In Seanan McGuire’s excellent fantasy novel Every Heart A Doorway – about a boarding school for children who disappeared into and returned from fairy tale adventures to disbelieving family – one character explains the alignments of the known fantasy realms as such: “Here in the so-called ‘real world,’ you have north, south, east and west, right? Those don’t work for most of the portal worlds we’ve been able to catalog. So we use other words. Nonsense, Logic, Wickedness and Virtue. There are smaller subdirections, little branches that may or may not go anywhere, but those four are the big ones.” For example, The Dreaming from Sandman would be high-Nonsense, null-Virtue/Wickedness: a completely pliable, lawless reality.
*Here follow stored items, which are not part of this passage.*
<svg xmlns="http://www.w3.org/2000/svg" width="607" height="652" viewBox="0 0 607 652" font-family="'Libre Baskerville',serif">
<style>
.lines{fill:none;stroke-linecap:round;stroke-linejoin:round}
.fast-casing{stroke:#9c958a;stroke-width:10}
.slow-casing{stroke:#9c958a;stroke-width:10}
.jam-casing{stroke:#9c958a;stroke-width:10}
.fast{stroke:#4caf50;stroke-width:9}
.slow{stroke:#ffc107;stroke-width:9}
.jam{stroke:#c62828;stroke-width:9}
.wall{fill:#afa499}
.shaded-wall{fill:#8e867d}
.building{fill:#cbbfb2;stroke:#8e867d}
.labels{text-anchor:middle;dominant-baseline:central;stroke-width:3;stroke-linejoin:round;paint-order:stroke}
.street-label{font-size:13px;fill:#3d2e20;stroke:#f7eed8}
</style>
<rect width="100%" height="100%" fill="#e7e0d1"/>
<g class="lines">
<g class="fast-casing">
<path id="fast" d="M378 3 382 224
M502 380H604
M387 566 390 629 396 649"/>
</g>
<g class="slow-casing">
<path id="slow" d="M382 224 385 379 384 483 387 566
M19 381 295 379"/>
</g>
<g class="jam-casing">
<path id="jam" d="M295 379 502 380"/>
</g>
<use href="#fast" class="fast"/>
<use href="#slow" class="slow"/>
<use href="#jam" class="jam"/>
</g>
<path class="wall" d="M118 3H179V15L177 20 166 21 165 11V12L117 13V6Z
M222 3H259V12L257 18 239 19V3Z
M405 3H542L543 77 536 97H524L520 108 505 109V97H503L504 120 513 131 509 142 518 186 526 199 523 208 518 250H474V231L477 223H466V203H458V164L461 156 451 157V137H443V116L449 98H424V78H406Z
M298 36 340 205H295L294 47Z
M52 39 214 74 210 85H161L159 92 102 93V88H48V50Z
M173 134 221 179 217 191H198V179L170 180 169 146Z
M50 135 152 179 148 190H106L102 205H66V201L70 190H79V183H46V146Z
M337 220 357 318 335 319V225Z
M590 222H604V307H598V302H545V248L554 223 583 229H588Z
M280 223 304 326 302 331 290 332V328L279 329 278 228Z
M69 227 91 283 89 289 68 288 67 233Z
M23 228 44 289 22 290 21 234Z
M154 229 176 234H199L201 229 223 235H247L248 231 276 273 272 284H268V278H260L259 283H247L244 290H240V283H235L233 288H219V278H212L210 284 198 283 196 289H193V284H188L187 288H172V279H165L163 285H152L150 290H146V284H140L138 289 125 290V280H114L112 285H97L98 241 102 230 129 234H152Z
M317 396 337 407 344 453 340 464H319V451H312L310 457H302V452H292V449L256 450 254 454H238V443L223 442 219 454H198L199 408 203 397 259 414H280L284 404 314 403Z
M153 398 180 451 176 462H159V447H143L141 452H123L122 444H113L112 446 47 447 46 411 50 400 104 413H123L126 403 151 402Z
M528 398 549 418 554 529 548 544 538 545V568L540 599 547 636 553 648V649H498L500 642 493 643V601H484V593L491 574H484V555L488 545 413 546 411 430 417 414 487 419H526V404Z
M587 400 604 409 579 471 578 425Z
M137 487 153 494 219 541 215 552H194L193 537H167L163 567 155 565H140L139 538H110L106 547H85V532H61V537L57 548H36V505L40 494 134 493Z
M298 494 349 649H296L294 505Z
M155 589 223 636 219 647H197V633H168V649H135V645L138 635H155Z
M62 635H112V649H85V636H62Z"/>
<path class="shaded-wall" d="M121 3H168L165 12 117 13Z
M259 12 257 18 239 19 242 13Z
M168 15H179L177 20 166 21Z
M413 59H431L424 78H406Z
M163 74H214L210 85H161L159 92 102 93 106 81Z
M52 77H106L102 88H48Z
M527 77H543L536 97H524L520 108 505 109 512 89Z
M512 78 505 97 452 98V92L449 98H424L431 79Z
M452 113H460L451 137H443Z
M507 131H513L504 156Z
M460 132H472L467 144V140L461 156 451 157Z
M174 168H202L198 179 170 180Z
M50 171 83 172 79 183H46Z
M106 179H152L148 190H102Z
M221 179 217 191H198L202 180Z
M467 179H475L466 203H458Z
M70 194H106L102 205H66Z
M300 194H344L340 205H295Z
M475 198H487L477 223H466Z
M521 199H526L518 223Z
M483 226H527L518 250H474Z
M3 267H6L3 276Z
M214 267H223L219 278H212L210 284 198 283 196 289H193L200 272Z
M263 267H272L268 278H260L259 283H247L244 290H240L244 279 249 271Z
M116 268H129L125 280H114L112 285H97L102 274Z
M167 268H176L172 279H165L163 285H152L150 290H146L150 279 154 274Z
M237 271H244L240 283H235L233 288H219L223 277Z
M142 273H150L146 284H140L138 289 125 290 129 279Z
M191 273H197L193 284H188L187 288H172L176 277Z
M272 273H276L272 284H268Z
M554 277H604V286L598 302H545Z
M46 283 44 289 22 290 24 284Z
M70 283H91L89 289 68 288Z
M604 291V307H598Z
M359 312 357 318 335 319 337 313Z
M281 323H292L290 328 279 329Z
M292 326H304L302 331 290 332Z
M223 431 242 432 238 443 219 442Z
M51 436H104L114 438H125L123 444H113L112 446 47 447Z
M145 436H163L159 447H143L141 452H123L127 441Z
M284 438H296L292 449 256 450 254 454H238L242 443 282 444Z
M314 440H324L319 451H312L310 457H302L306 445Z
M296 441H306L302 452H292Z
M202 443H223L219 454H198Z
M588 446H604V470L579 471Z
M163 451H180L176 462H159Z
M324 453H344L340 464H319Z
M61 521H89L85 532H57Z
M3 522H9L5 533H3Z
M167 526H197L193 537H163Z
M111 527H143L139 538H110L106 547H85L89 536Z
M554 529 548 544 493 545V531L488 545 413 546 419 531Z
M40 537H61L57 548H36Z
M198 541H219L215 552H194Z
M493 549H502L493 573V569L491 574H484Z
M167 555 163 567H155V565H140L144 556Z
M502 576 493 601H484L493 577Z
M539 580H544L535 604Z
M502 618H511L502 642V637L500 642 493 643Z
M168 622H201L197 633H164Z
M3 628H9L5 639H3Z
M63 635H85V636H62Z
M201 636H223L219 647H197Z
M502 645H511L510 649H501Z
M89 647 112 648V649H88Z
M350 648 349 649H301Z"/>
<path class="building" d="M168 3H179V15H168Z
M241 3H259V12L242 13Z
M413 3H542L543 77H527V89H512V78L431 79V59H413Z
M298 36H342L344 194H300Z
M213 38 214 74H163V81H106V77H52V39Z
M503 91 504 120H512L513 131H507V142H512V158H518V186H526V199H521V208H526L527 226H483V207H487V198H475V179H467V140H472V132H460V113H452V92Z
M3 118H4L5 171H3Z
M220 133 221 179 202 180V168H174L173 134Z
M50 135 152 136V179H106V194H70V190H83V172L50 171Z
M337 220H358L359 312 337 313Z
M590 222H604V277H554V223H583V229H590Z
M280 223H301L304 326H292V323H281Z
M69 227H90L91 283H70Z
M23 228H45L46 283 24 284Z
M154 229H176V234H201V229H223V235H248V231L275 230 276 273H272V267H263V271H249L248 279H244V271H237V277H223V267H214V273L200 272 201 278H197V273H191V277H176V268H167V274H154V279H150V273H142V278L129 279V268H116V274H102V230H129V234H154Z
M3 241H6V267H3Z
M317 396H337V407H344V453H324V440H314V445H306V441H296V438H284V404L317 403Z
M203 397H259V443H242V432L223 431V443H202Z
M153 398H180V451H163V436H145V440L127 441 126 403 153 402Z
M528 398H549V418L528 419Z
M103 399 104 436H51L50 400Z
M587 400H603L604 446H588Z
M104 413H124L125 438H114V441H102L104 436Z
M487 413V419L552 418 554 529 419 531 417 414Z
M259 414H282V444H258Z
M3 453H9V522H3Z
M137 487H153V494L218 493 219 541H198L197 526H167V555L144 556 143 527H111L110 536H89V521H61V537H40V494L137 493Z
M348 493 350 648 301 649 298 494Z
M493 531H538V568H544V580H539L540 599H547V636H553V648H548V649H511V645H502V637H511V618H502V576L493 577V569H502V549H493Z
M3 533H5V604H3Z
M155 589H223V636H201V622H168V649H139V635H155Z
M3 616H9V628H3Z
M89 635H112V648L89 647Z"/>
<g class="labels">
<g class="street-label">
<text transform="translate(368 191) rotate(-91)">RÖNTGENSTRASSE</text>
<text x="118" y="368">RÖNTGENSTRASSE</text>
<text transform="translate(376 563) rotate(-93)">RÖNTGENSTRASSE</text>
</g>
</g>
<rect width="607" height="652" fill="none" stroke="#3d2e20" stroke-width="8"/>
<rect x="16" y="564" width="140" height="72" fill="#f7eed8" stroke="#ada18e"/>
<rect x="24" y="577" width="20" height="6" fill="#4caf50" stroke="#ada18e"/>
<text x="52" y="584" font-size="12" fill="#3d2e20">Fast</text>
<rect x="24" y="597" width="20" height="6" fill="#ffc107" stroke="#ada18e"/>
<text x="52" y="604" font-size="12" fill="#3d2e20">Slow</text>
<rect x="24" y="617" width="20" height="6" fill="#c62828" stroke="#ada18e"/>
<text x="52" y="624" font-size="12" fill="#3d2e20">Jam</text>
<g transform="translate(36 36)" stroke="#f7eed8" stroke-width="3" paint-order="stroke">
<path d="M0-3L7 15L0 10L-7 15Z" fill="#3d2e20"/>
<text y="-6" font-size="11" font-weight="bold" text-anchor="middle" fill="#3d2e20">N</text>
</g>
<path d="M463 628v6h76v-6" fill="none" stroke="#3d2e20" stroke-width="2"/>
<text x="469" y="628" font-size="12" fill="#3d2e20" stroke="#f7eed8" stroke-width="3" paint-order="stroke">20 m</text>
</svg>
The Land of Oz is mid-Nonsense, mid-Virtue, featuring some stable ground rules and a generally harmonious existence among its residents.
The world Coraline finds behind her door falls into one of those subdirections, a high degree of Nonsense that hides something Wicked. To put it another way, it’s a trap. Laced with sewing and arachnid imagery, the Other world is spun as a freewheeling playground for Coraline, where her parents and the new neighbors of the complex they’ve moved into exist solely to entertain her. However, it’s really a web, and once the ruler of the realm, the Other Mother, is able to bind Coraline (by sewing buttons into her eyes) she will feast on her energy, killing her.
Neil Gaiman is well-versed in fairy tales and fantasy, so while Coraline draws from a lot of sources (there’s more than a little Alice in Wonderland here), one can trace a direct line to Ray Bradbury’s Halloween classic Something Wicked This Way Comes. both draw a lot of unease from carnival/circus imagery (many of Coraline’s neighbors are former performers), both involve traps that drain life force (in Something Wicked, it’s the mystical ferris wheel), and both find tranquility and danger in small American towns. The unnamed setting in Coraline is somewhere in the Pacific northwest, and if the small Illinois town in Something Wicked feels like a hidden train stop in the middle of the country, Coraline’s home feels like the end of the line. It’s a place of loners, old eccentrics and ancient forces, long hidden and whittling away the hours until new blood drips in. (Coraline encounters the ghosts of three children while in the Other world, and it’s telling that most of them seem to have lived in the distant past) This was well before Portland had gained national attention as a hip place and just as Microsoft was starting to colonize Seattle.
The animation by Laika Entertainment is extraordinary, and while it isn’t the film that made them a household name it certainly put them on the film industry’s radar. (Their only other feature as a company was Tim Burton’s The Corpse Bride) Still, it’s not QUITE a Laika movie. The story belongs to Gaiman (and, frankly, is more structurally sound that just about everything Laika made after), and Henry Sellick’s nervous, fidgety style echoes through every character. (Consider Wylie, an invention of the film who never, ever stops moving, even if only to constantly shift his weight) The design is a softer than what would become the house style, which only really comes through when the Other Mother becomes a little more herself – sharp angles and spindly limbs.